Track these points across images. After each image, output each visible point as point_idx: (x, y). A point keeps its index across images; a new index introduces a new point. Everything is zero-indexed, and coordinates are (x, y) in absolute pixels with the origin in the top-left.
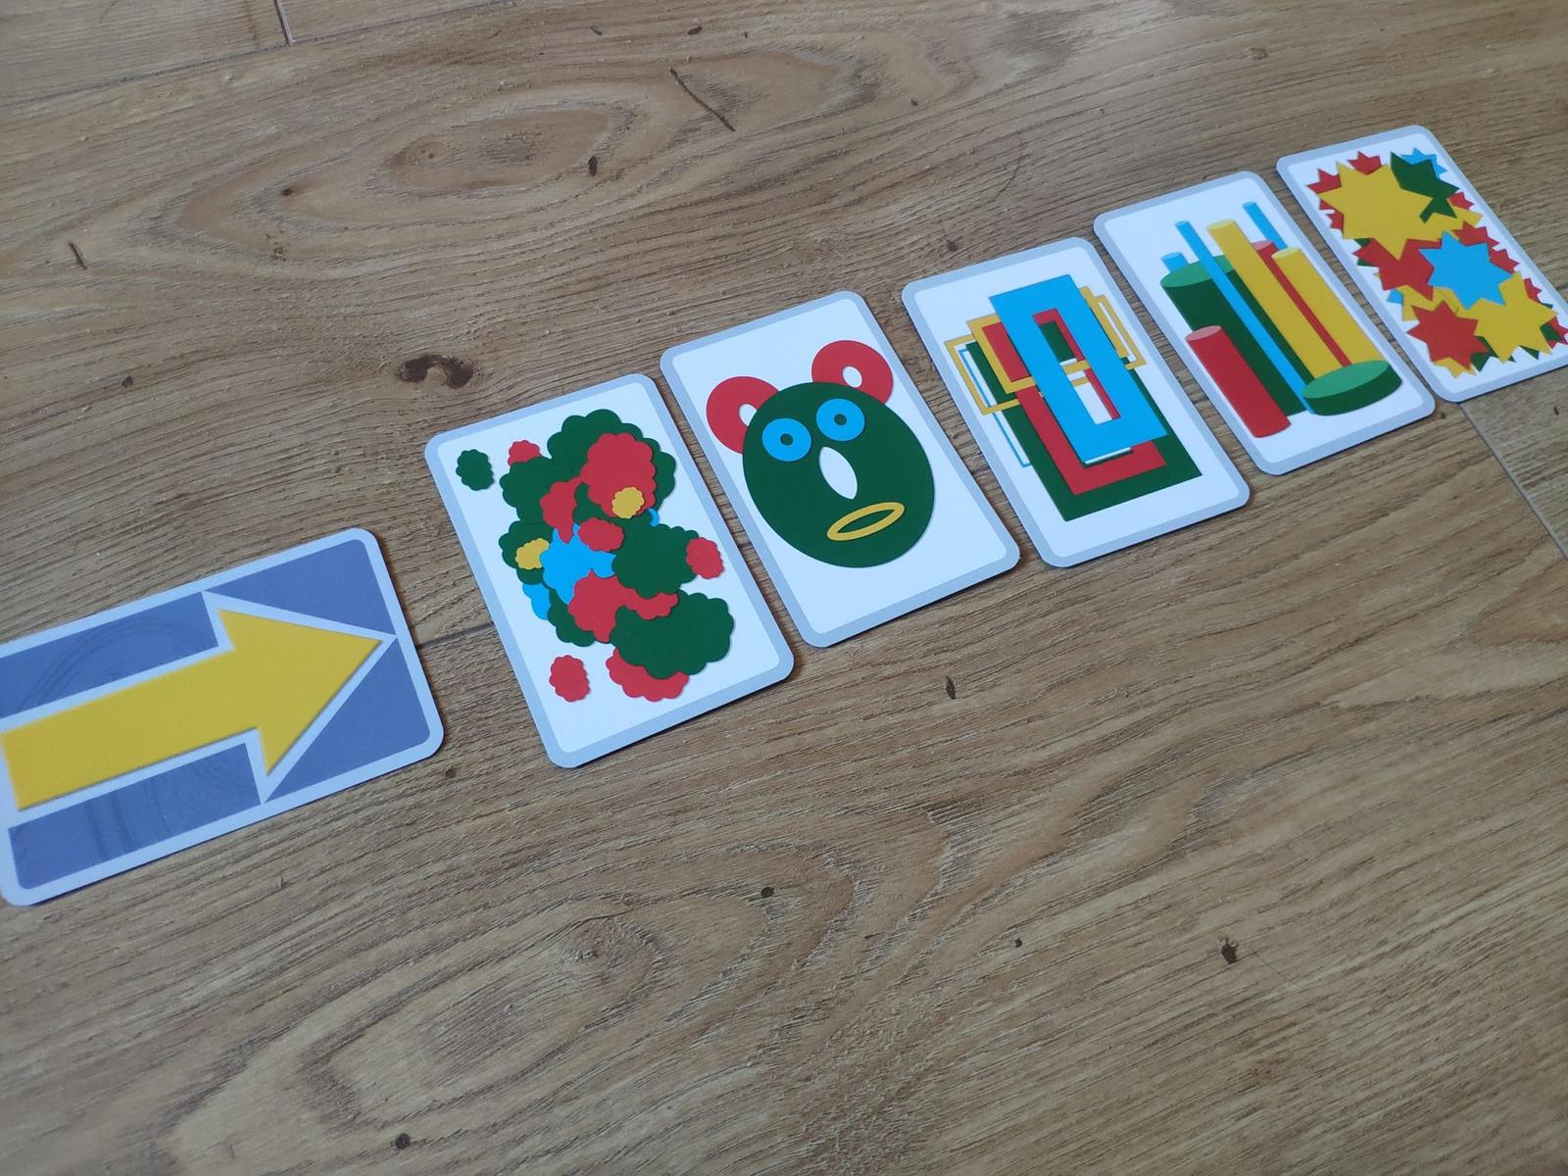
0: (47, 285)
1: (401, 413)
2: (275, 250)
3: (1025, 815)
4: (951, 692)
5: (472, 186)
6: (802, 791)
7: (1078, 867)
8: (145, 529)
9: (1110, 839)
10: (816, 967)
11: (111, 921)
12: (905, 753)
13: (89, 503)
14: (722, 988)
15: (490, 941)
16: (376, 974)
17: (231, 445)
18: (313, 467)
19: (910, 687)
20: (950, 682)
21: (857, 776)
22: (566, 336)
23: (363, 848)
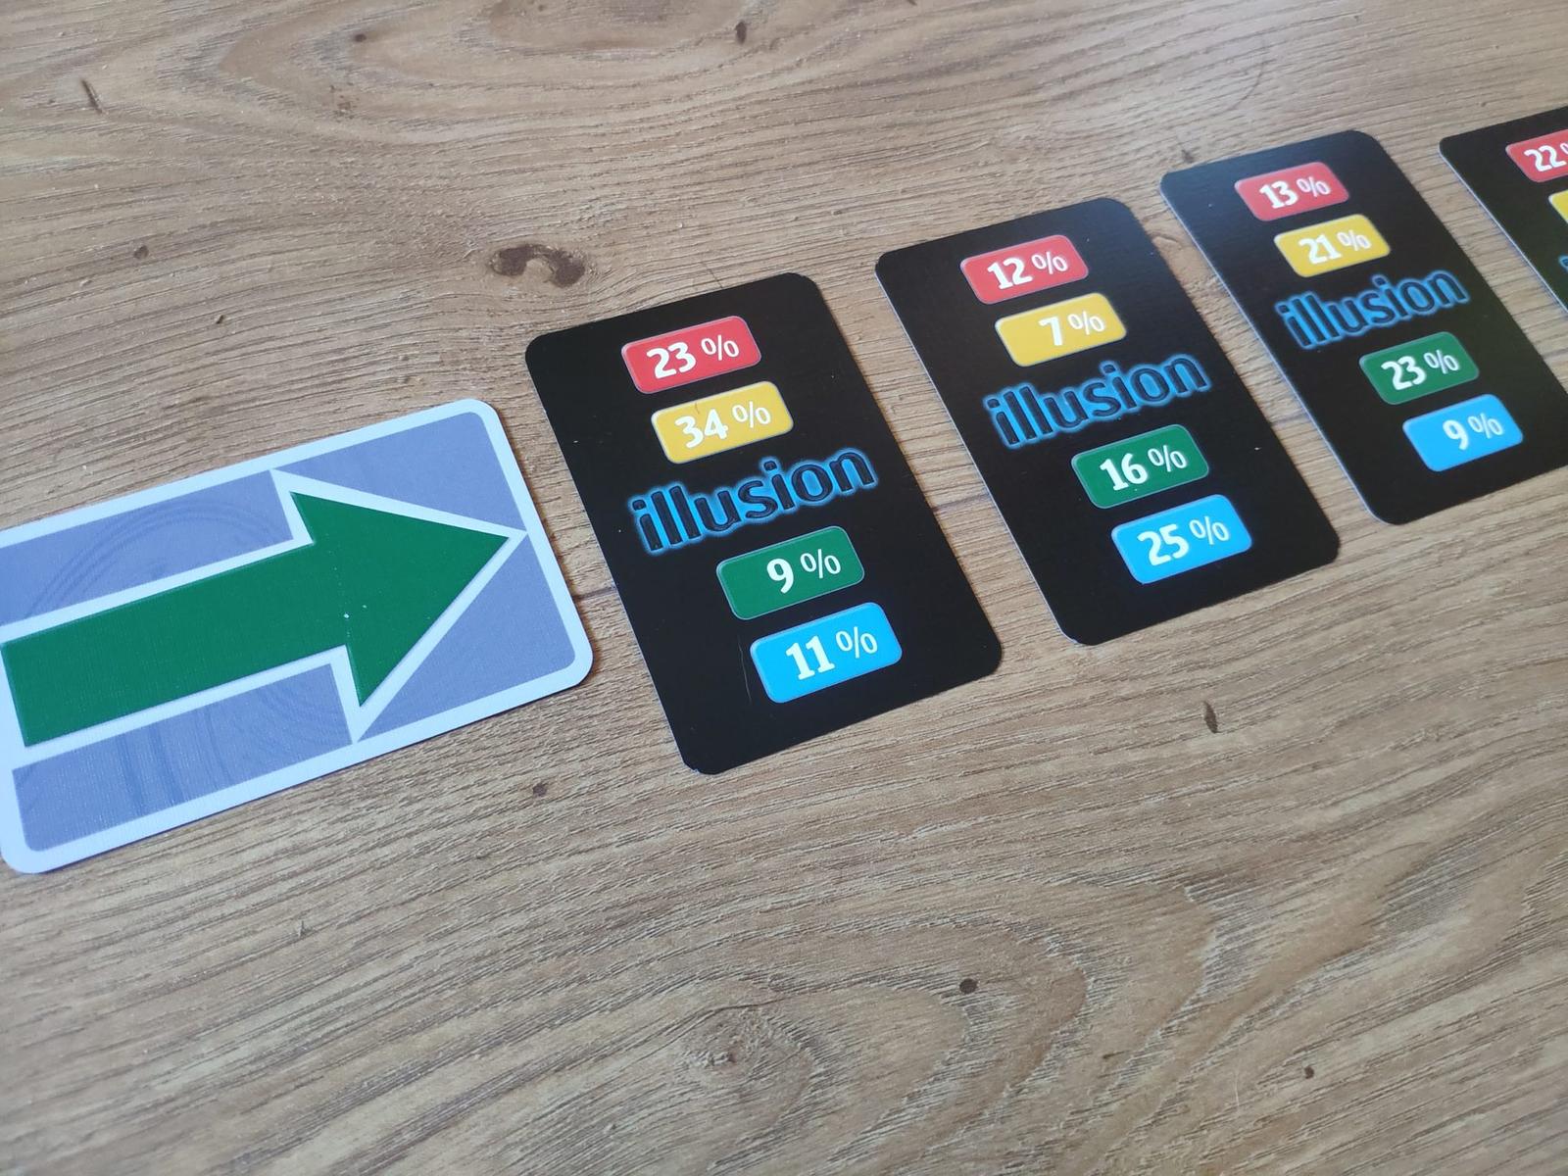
++++++++++
Exercise description
Rewrite the lines above, from the start through the line containing "10: (816, 967)", inclusive, replacing "visible point" with "tracked point" and keeping everything else the same; leave the pictures out.

Answer below
Track these points across images. After each image, output each tracked point as point_idx: (x, y). A point keeps its index across images; a new index introduces a new point. Everything is zero-indexed, and coordinates are (x, y) in absolute pixels with the origin in the top-left.
0: (47, 285)
1: (401, 413)
2: (275, 250)
3: (1025, 815)
4: (951, 692)
5: (472, 186)
6: (802, 791)
7: (1078, 867)
8: (145, 529)
9: (1110, 839)
10: (816, 967)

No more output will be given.